Pueden ser espectaculares pero liquidan la lógica del así llamado «Complejo informacional». La racionalidad de la información es efectivamente problemática pero clara a la vez. Se trata, a diferencia del cine y de la literatura, de subordinar las imágenes a los hechos, las palabras a los documentos, a los testimonios tal como fueron enunciados. A partir de la crónica, escrita, oral o visual de los hechos, los puntos de vista posibles sobre lo acontecido, son innumerables, y nada objetivos por cierto. Pero los hechos mismos no pueden soslayarse si se hace periodismo. Y los hechos mismos se fundan y arraigan en una lógica binaria: Ocurrieron o no ocurrieron. Y lo que no ocurre no es un elemento periodístico.
La tecnología permite refinar el «arte» de la simulación a un grado supremo. El producto simulado, el video artificial de una decapitación, o las fotos truculentas publicadas por el Daily Mirror de Londres… no parecen falsas a primera vista. Pero revelan su inmaterialidad a los profesionales. Hoy, ejercer el periodismo es también practicar la filigrana observacional de desocultar simulaciones. No es fácil, porque la ficción tiende mil trampas, se disfraza de realidad, persuade, hipnotiza, convence y a veces vence, es mágica, y viene de lejos.
La magia en general, y la magia comunicacional en particular están íntimamente ligadas y son tan antiguas como la humanidad. Los antropólogos, como el rumano Mircea Eliade, destacan el rol esencial que ejercían los magos en las tribus más recónditas y distantes en el tiempo: persuadían a sus audiencias.
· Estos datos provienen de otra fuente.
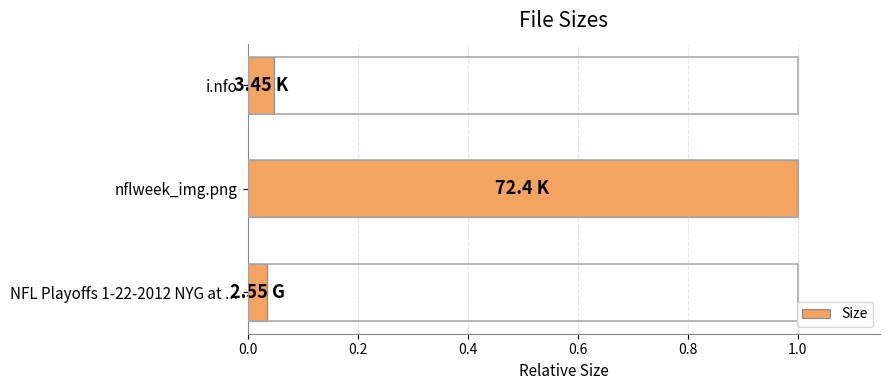

What is the average value?

0.4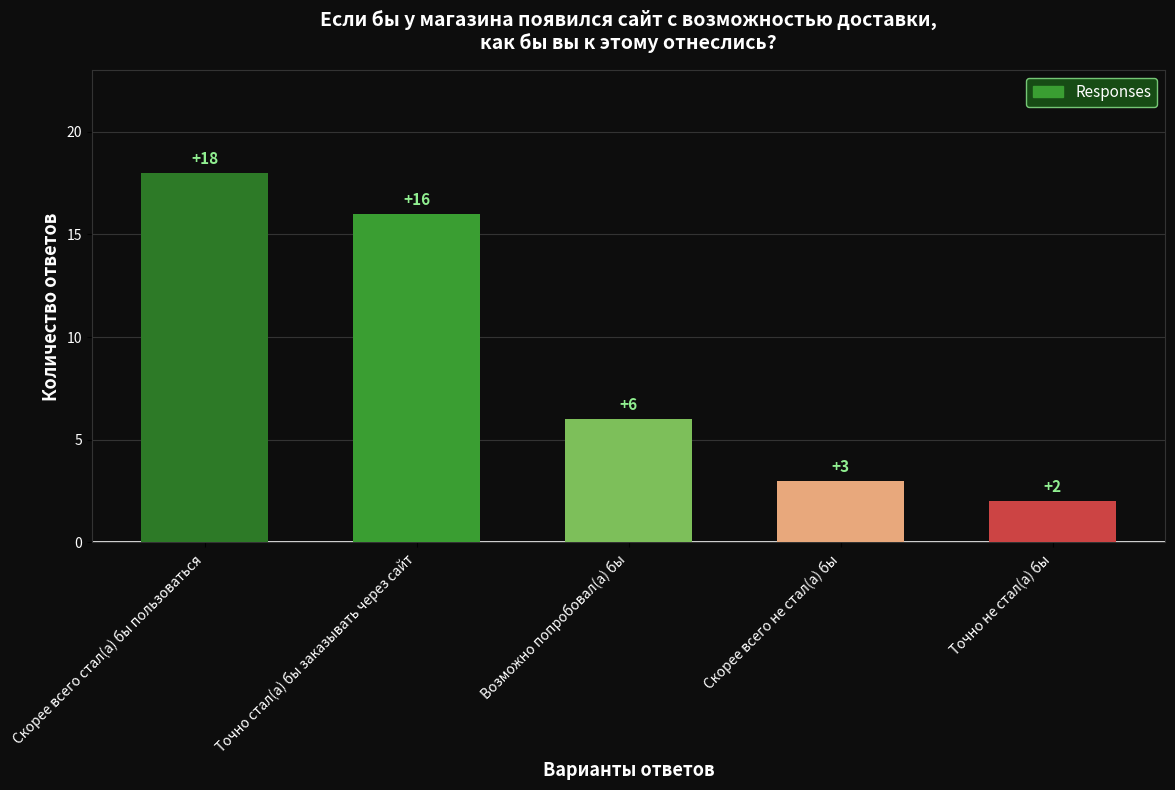

Count the number of categories in the chart.

5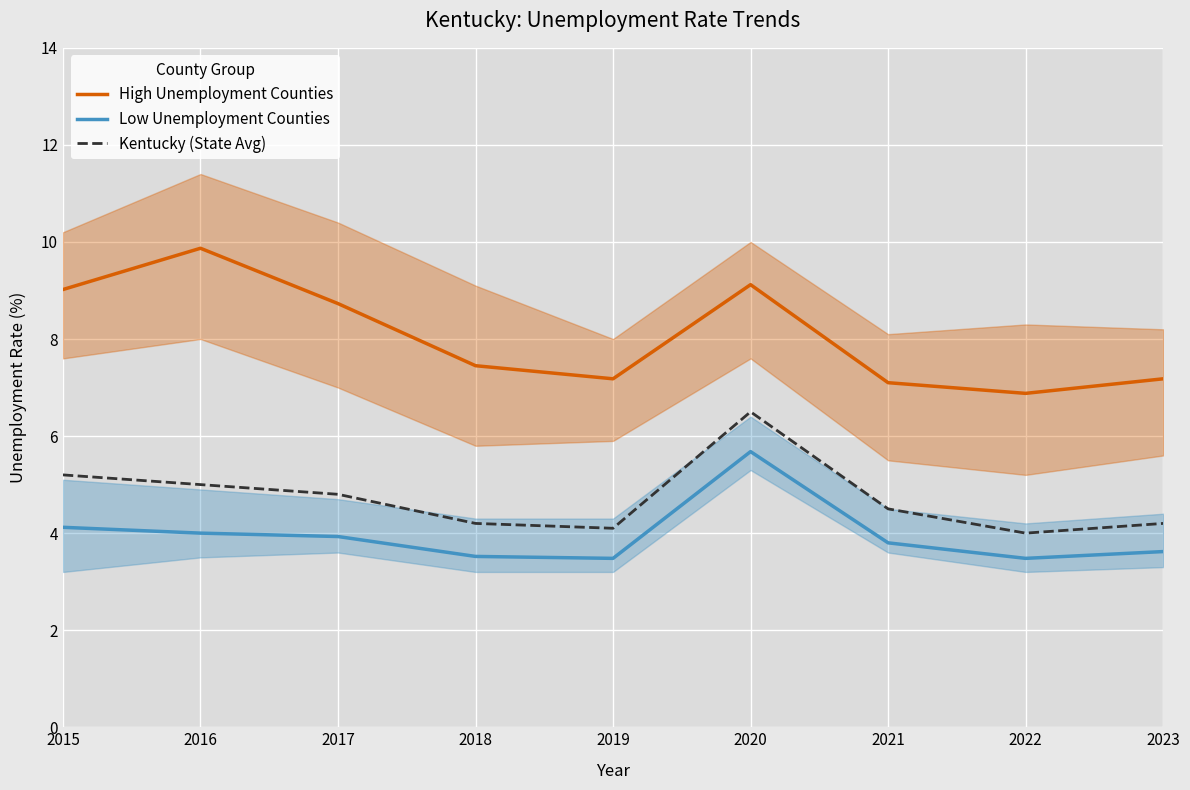

The High Unemployment Counties series shows 7.5 at 2018. True or false?

True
Aparentaban estar comunicados con los Dioses. Eran para quienes les creían, intercesores con el otro mundo, aparecían como poseedores de la verdad, voceros de las deidades. Por cierto, para hipnotizar a sus espectadores los magos, que siempre tenían alto prestigio en el pináculo de la aristocracia tribal, apelaban a trucos espectaculares, en general en base a fuegos y juegos lumínicos provenientes de las hogueras que armaban con rigor, y que le daban a sus palabras un tono sacrosanto e indiscutible.
Por otros medios, la magia comunicacional persiste, brotando hoy de calderos digitales, donde se montan fotos falsas o se elucubran relatos fantásticos pero inventados que muchos consumen de un solo trago. Así ocurría con los lejanos nigromantes cuando preparaban sus pasmosos brebajes. Pócimas a las que les atribuían poderes especiales, y que, simplemente, eran adulteraciones brujeriles para controlar y mantener a la tribu en estado de credulidad perpetua. Hoy abundan los cronistas globales, que son magos solamente, y que venden sus trucos amparados en el candor de sus audiencias.